━━ Input data

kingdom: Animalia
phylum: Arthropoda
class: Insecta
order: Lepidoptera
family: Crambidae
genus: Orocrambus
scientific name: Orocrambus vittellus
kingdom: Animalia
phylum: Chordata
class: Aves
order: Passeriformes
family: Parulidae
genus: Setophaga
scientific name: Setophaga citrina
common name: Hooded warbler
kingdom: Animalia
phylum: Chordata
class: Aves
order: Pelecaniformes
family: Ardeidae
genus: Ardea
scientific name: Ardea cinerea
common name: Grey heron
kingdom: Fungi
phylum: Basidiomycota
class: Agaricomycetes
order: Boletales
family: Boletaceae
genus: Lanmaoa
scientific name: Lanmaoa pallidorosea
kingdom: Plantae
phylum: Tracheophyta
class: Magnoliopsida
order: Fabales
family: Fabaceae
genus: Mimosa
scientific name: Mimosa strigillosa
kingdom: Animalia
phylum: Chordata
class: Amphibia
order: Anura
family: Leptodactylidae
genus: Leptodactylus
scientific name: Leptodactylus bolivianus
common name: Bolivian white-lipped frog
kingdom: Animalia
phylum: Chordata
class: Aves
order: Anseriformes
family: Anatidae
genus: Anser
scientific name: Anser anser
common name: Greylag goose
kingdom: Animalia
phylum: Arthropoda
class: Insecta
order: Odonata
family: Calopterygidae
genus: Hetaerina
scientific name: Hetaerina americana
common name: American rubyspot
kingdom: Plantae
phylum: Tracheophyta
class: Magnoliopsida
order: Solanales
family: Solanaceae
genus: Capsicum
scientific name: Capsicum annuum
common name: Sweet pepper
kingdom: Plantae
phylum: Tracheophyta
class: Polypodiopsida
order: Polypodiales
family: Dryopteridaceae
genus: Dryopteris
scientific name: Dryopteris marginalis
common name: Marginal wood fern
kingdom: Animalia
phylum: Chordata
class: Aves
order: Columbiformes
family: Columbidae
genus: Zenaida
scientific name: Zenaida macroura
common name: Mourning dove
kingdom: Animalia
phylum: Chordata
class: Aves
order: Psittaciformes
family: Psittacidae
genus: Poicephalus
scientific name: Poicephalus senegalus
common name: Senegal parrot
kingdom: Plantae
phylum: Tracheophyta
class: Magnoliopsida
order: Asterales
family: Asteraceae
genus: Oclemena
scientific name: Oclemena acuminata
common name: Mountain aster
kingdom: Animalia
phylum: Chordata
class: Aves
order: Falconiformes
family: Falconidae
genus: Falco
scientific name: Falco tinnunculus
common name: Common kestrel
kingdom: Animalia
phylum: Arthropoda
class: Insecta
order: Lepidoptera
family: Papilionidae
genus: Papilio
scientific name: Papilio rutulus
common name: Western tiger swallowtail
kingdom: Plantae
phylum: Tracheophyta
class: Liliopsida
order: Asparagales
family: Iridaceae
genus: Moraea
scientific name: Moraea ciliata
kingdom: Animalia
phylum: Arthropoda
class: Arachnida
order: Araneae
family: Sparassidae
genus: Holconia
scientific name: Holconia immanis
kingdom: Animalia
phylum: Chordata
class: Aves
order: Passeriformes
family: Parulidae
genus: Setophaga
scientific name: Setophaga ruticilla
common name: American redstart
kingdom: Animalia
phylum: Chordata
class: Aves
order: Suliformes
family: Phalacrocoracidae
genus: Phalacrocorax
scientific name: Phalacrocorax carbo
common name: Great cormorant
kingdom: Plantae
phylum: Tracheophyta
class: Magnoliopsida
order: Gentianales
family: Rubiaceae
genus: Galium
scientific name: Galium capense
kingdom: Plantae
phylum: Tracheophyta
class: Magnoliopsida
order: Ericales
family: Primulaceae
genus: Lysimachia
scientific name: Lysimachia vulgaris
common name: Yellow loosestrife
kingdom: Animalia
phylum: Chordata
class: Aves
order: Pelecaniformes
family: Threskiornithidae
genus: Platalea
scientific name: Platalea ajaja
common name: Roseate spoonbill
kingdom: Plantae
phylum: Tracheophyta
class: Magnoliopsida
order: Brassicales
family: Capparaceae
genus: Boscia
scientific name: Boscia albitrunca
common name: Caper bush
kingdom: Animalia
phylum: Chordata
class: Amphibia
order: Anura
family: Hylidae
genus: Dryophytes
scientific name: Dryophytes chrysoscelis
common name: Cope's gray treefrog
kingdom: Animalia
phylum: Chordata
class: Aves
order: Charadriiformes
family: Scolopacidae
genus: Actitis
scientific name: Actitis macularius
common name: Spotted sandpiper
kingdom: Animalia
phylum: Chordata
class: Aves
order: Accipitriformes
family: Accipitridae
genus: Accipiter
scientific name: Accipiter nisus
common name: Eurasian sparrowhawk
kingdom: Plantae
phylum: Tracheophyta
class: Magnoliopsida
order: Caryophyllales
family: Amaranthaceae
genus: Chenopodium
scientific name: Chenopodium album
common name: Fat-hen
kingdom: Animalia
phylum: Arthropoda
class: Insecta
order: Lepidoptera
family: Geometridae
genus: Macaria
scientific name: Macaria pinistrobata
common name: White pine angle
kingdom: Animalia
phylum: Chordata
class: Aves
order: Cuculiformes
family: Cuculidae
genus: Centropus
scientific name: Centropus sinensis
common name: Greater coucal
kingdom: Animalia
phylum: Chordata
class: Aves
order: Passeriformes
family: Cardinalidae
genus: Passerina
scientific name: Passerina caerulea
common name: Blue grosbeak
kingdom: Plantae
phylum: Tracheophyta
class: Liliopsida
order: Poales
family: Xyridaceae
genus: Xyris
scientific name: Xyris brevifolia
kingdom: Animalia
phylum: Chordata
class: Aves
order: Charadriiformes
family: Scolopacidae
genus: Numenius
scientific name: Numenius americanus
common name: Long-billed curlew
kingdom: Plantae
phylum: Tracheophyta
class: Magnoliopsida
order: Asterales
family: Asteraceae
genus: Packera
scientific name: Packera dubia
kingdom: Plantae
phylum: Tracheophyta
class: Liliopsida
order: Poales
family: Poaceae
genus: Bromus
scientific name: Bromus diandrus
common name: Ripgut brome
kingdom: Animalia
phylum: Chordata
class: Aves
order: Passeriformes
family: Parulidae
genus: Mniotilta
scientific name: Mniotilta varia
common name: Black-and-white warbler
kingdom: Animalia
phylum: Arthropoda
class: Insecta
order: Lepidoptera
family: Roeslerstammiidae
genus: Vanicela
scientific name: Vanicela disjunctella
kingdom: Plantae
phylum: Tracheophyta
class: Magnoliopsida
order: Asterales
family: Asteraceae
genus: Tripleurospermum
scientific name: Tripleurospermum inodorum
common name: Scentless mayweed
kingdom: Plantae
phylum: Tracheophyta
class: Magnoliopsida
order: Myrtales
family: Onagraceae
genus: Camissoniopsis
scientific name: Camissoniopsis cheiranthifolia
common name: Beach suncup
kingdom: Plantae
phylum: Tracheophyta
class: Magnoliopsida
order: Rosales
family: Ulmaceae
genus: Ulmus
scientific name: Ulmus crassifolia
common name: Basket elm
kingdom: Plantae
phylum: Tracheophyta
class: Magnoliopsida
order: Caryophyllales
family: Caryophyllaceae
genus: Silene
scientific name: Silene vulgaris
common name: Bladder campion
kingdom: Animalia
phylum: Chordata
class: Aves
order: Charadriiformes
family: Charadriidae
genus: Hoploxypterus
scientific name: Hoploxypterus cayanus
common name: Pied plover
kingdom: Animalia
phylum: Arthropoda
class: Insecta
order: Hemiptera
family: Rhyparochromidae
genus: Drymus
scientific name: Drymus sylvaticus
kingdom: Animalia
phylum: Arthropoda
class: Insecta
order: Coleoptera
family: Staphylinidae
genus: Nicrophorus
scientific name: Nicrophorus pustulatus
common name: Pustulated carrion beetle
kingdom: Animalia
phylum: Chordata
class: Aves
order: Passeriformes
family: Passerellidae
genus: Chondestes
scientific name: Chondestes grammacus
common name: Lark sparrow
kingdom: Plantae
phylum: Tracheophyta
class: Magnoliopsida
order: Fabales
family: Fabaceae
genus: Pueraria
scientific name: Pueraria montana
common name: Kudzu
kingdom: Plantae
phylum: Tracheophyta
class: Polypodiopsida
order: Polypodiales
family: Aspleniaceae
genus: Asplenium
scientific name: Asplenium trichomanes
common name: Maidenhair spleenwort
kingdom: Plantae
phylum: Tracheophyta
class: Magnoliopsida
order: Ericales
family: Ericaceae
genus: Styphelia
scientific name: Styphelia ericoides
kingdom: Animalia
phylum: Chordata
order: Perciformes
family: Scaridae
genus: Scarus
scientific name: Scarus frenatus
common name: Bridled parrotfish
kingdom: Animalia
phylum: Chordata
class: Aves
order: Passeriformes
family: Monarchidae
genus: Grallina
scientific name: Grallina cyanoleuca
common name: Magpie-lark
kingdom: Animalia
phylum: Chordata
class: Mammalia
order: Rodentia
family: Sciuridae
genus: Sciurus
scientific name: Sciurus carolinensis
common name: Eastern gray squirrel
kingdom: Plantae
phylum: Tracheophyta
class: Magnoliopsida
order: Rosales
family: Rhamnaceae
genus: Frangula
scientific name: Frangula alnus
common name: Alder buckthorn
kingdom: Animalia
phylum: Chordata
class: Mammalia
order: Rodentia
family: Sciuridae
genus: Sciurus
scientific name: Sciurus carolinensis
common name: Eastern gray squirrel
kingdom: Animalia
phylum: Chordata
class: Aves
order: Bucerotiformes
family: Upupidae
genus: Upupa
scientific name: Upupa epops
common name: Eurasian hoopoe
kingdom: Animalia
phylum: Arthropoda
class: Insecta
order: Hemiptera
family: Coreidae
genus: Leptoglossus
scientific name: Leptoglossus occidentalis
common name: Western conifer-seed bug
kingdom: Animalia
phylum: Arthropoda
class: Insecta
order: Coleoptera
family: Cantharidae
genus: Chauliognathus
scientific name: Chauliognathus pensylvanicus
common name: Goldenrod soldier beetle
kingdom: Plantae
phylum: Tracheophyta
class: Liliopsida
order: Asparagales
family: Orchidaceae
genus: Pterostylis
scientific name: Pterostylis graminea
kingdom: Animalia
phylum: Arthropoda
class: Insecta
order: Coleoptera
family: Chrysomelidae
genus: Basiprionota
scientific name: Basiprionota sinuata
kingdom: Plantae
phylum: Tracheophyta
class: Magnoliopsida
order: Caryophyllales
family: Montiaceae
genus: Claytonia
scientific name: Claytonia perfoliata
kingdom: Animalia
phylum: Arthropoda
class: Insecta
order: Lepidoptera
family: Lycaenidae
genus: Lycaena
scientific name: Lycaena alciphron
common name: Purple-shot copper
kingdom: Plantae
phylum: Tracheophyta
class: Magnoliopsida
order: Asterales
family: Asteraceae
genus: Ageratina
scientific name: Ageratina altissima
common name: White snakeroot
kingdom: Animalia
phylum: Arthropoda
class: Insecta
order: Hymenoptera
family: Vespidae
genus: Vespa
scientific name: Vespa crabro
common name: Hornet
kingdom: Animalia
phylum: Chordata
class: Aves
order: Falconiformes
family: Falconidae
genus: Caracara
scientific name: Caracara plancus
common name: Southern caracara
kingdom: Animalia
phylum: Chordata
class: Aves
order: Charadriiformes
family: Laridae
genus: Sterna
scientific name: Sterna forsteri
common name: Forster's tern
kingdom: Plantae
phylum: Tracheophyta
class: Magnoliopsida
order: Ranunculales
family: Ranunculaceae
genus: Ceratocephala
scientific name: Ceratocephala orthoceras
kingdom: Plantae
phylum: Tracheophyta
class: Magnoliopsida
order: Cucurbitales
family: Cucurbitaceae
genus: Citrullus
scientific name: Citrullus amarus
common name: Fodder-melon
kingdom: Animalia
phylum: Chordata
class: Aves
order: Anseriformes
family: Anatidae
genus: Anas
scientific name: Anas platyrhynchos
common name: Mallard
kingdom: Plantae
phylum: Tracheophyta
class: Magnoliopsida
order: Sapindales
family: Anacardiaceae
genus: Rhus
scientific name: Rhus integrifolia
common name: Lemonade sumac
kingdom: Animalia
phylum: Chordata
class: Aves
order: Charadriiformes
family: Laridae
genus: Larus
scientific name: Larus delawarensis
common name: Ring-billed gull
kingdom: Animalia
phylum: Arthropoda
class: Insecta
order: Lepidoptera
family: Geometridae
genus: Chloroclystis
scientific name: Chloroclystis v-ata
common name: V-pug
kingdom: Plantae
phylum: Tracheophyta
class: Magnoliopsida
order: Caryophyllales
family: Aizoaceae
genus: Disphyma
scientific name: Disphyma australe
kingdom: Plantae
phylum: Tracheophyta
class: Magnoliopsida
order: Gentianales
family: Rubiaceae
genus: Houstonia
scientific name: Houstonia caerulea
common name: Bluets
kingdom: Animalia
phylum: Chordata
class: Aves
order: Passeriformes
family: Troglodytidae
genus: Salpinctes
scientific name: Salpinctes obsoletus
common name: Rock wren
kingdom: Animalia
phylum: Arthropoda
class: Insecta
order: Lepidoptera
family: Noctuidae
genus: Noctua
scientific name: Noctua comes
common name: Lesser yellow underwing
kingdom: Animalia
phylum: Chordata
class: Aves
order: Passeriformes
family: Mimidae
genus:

━━━━

**Exercise description**
Arrange the lines from the start of the items through the line holding "genus: Hetaerina", inclusive, as a JSON list of strings with one string per line. Leave out any blank lines.

**Correct result**
[
  "kingdom: Animalia",
  "phylum: Arthropoda",
  "class: Insecta",
  "order: Lepidoptera",
  "family: Crambidae",
  "genus: Orocrambus",
  "scientific name: Orocrambus vittellus",
  "kingdom: Animalia",
  "phylum: Chordata",
  "class: Aves",
  "order: Passeriformes",
  "family: Parulidae",
  "genus: Setophaga",
  "scientific name: Setophaga citrina",
  "common name: Hooded warbler",
  "kingdom: Animalia",
  "phylum: Chordata",
  "class: Aves",
  "order: Pelecaniformes",
  "family: Ardeidae",
  "genus: Ardea",
  "scientific name: Ardea cinerea",
  "common name: Grey heron",
  "kingdom: Fungi",
  "phylum: Basidiomycota",
  "class: Agaricomycetes",
  "order: Boletales",
  "family: Boletaceae",
  "genus: Lanmaoa",
  "scientific name: Lanmaoa pallidorosea",
  "kingdom: Plantae",
  "phylum: Tracheophyta",
  "class: Magnoliopsida",
  "order: Fabales",
  "family: Fabaceae",
  "genus: Mimosa",
  "scientific name: Mimosa strigillosa",
  "kingdom: Animalia",
  "phylum: Chordata",
  "class: Amphibia",
  "order: Anura",
  "family: Leptodactylidae",
  "genus: Leptodactylus",
  "scientific name: Leptodactylus bolivianus",
  "common name: Bolivian white-lipped frog",
  "kingdom: Animalia",
  "phylum: Chordata",
  "class: Aves",
  "order: Anseriformes",
  "family: Anatidae",
  "genus: Anser",
  "scientific name: Anser anser",
  "common name: Greylag goose",
  "kingdom: Animalia",
  "phylum: Arthropoda",
  "class: Insecta",
  "order: Odonata",
  "family: Calopterygidae",
  "genus: Hetaerina"
]